Naohisa Sakamoto

HC
h-index9
3papers
64citations
Novelty52%
AI Score34

3 Papers

HCJul 26, 2025
Visual Analytics Using Tensor Unified Linear Comparative Analysis

Naoki Okami, Kazuki Miyake, Naohisa Sakamoto et al.

Comparing tensors and identifying their (dis)similar structures is fundamental in understanding the underlying phenomena for complex data. Tensor decomposition methods help analysts extract tensors' essential characteristics and aid in visual analytics for tensors. In contrast to dimensionality reduction (DR) methods designed only for analyzing a matrix (i.e., second-order tensor), existing tensor decomposition methods do not support flexible comparative analysis. To address this analysis limitation, we introduce a new tensor decomposition method, named tensor unified linear comparative analysis (TULCA), by extending its DR counterpart, ULCA, for tensor analysis. TULCA integrates discriminant analysis and contrastive learning schemes for tensor decomposition, enabling flexible comparison of tensors. We also introduce an effective method to visualize a core tensor extracted from TULCA into a set of 2D visualizations. We integrate TULCA's functionalities into a visual analytics interface to support analysts in interpreting and refining the TULCA results. We demonstrate the efficacy of TULCA and the visual analytics interface with computational evaluations and two case studies, including an analysis of log data collected from a supercomputer.

HCNov 26, 2020
A Visual Analytics Approach for Hardware System Monitoring with Streaming Functional Data Analysis

Fnu Shilpika, Takanori Fujiwara, Naohisa Sakamoto et al.

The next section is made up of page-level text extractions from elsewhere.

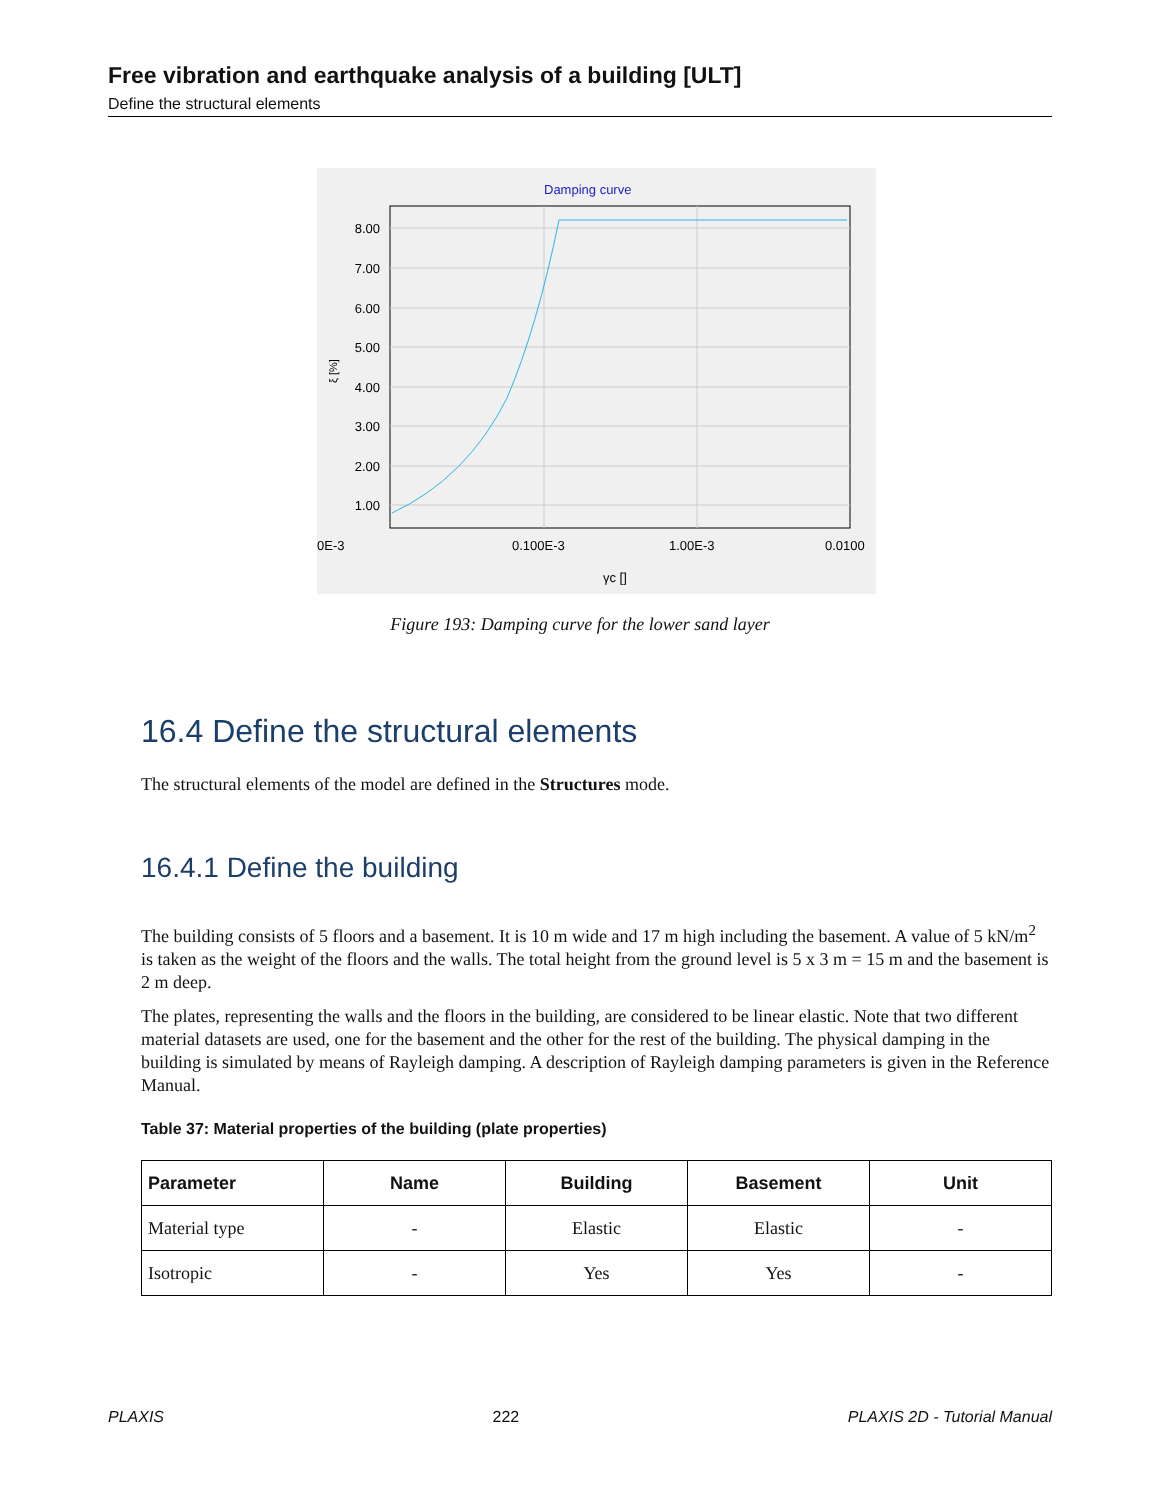Free vibration and earthquake analysis of a building [ULT]
Define the structural elements
Damping curve
8.00
7.00
6.00
5.00
4.00
3.00
2.00
1.00
0E-3
0.100E-3
1.00E-3
0.0100
γc []
ξ [%]
Figure 193: Damping curve for the lower sand layer
16.4 Define the structural elements
The structural elements of the model are defined in the Structures mode.
16.4.1 Define the building
The building consists of 5 floors and a basement. It is 10 m wide and 17 m high including the basement. A value of 5 kN/m<sup>2</sup> is taken as the weight of the floors and the walls. The total height from the ground level is 5 x 3 m = 15 m and the basement is 2 m deep.
The plates, representing the walls and the floors in the building, are considered to be linear elastic. Note that two different material datasets are used, one for the basement and the other for the rest of the building. The physical damping in the building is simulated by means of Rayleigh damping. A description of Rayleigh damping parameters is given in the Reference Manual.
Table 37: Material properties of the building (plate properties)
| Parameter | Name | Building | Basement | Unit |
| --- | --- | --- | --- | --- |
| Material type | - | Elastic | Elastic | - |
| Isotropic | - | Yes | Yes | - |
PLAXIS 222 PLAXIS 2D - Tutorial Manual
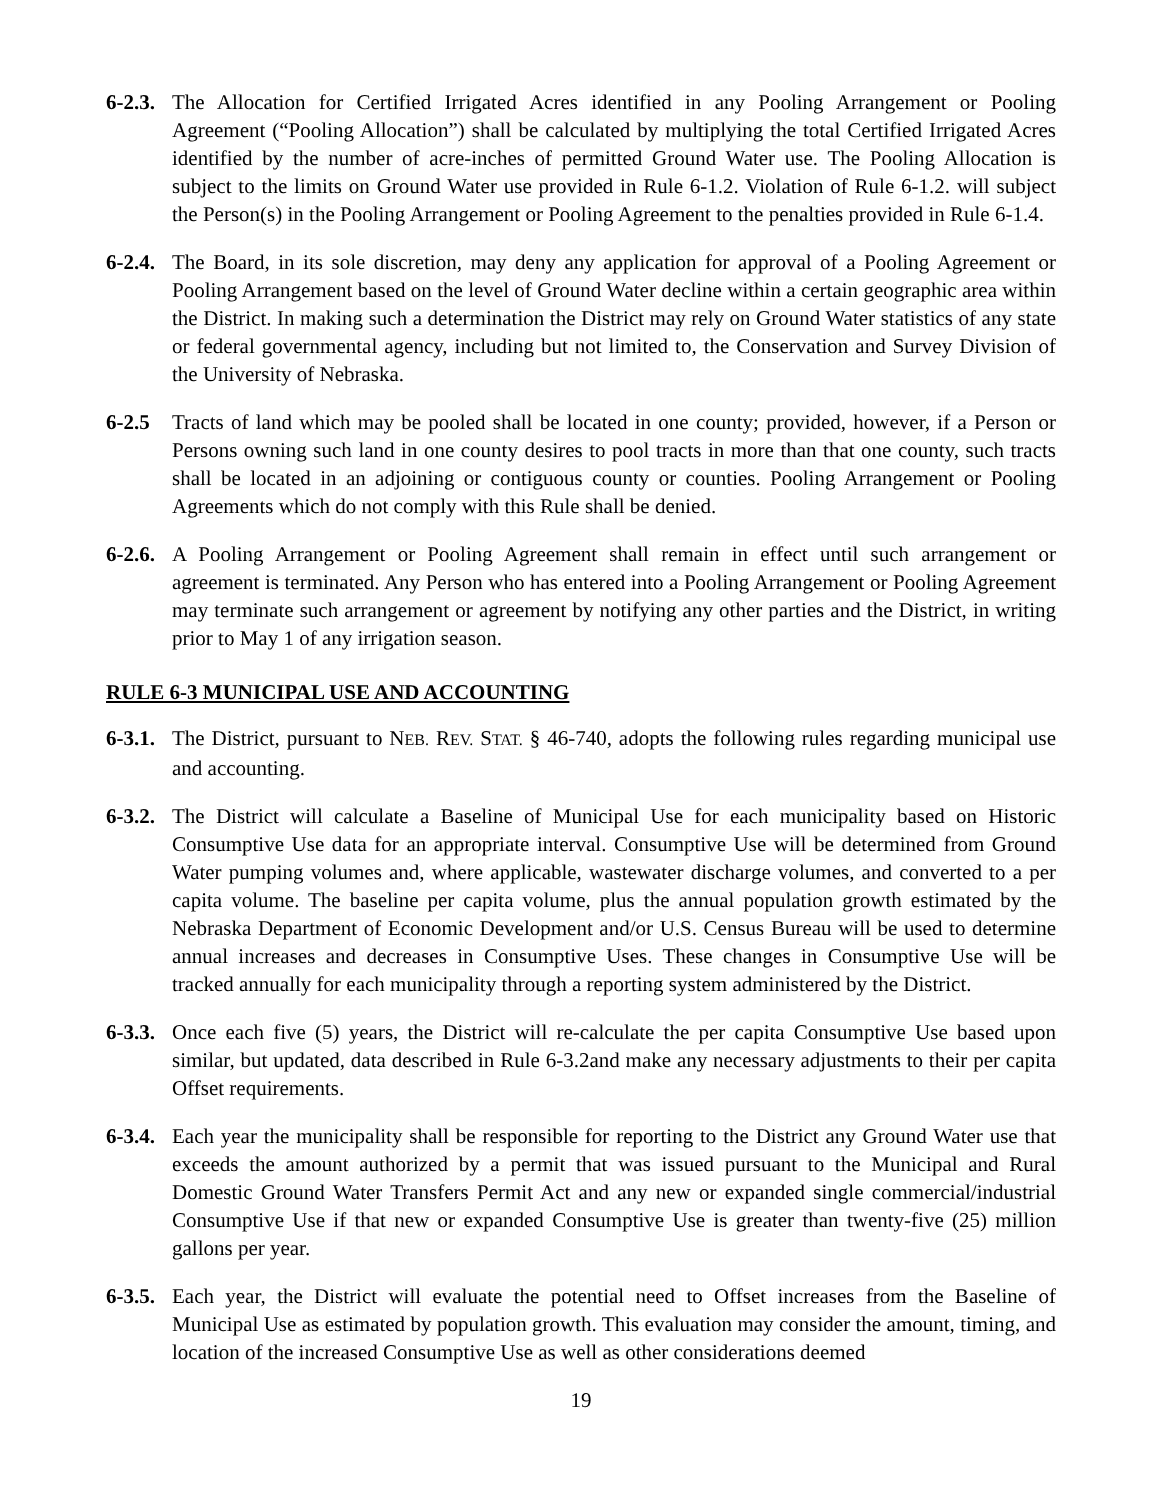6-2.3. The Allocation for Certified Irrigated Acres identified in any Pooling Arrangement or Pooling Agreement (“Pooling Allocation”) shall be calculated by multiplying the total Certified Irrigated Acres identified by the number of acre-inches of permitted Ground Water use. The Pooling Allocation is subject to the limits on Ground Water use provided in Rule 6-1.2. Violation of Rule 6-1.2. will subject the Person(s) in the Pooling Arrangement or Pooling Agreement to the penalties provided in Rule 6-1.4.
6-2.4. The Board, in its sole discretion, may deny any application for approval of a Pooling Agreement or Pooling Arrangement based on the level of Ground Water decline within a certain geographic area within the District. In making such a determination the District may rely on Ground Water statistics of any state or federal governmental agency, including but not limited to, the Conservation and Survey Division of the University of Nebraska.
6-2.5 Tracts of land which may be pooled shall be located in one county; provided, however, if a Person or Persons owning such land in one county desires to pool tracts in more than that one county, such tracts shall be located in an adjoining or contiguous county or counties. Pooling Arrangement or Pooling Agreements which do not comply with this Rule shall be denied.
6-2.6. A Pooling Arrangement or Pooling Agreement shall remain in effect until such arrangement or agreement is terminated. Any Person who has entered into a Pooling Arrangement or Pooling Agreement may terminate such arrangement or agreement by notifying any other parties and the District, in writing prior to May 1 of any irrigation season.
RULE 6-3 MUNICIPAL USE AND ACCOUNTING
6-3.1. The District, pursuant to NEB. REV. STAT. § 46-740, adopts the following rules regarding municipal use and accounting.
6-3.2. The District will calculate a Baseline of Municipal Use for each municipality based on Historic Consumptive Use data for an appropriate interval. Consumptive Use will be determined from Ground Water pumping volumes and, where applicable, wastewater discharge volumes, and converted to a per capita volume. The baseline per capita volume, plus the annual population growth estimated by the Nebraska Department of Economic Development and/or U.S. Census Bureau will be used to determine annual increases and decreases in Consumptive Uses. These changes in Consumptive Use will be tracked annually for each municipality through a reporting system administered by the District.
6-3.3. Once each five (5) years, the District will re-calculate the per capita Consumptive Use based upon similar, but updated, data described in Rule 6-3.2and make any necessary adjustments to their per capita Offset requirements.
6-3.4. Each year the municipality shall be responsible for reporting to the District any Ground Water use that exceeds the amount authorized by a permit that was issued pursuant to the Municipal and Rural Domestic Ground Water Transfers Permit Act and any new or expanded single commercial/industrial Consumptive Use if that new or expanded Consumptive Use is greater than twenty-five (25) million gallons per year.
6-3.5. Each year, the District will evaluate the potential need to Offset increases from the Baseline of Municipal Use as estimated by population growth. This evaluation may consider the amount, timing, and location of the increased Consumptive Use as well as other considerations deemed
19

Many real-world applications involve analyzing time-dependent phenomena, which are intrinsically functional, consisting of curves varying over a continuum (e.g., time). When analyzing continuous data, functional data analysis (FDA) provides substantial benefits, such as the ability to study the derivatives and to restrict the ordering of data. However, continuous data inherently has infinite dimensions, and for a long time series, FDA methods often suffer from high computational costs. The analysis problem becomes even more challenging when updating the FDA results for continuously arriving data. In this paper, we present a visual analytics approach for monitoring and reviewing time series data streamed from a hardware system with a focus on identifying outliers by using FDA. To perform FDA while addressing the computational problem, we introduce new incremental and progressive algorithms that promptly generate the magnitude-shape (MS) plot, which conveys both the functional magnitude and shape outlyingness of time series data. In addition, by using an MS plot in conjunction with an FDA version of principal component analysis, we enhance the analyst's ability to investigate the visually-identified outliers. We illustrate the effectiveness of our approach with two use scenarios using real-world datasets. The resulting tool is evaluated by industry experts using real-world streaming datasets.

HCAug 2, 2020
A Visual Analytics Framework for Reviewing Multivariate Time-Series Data with Dimensionality Reduction

Takanori Fujiwara, Shilpika, Naohisa Sakamoto et al.

Data-driven problem solving in many real-world applications involves analysis of time-dependent multivariate data, for which dimensionality reduction (DR) methods are often used to uncover the intrinsic structure and features of the data. However, DR is usually applied to a subset of data that is either single-time-point multivariate or univariate time-series, resulting in the need to manually examine and correlate the DR results out of different data subsets. When the number of dimensions is large either in terms of the number of time points or attributes, this manual task becomes too tedious and infeasible. In this paper, we present MulTiDR, a new DR framework that enables processing of time-dependent multivariate data as a whole to provide a comprehensive overview of the data. With the framework, we employ DR in two steps. When treating the instances, time points, and attributes of the data as a 3D array, the first DR step reduces the three axes of the array to two, and the second DR step visualizes the data in a lower-dimensional space. In addition, by coupling with a contrastive learning method and interactive visualizations, our framework enhances analysts' ability to interpret DR results. We demonstrate the effectiveness of our framework with four case studies using real-world datasets.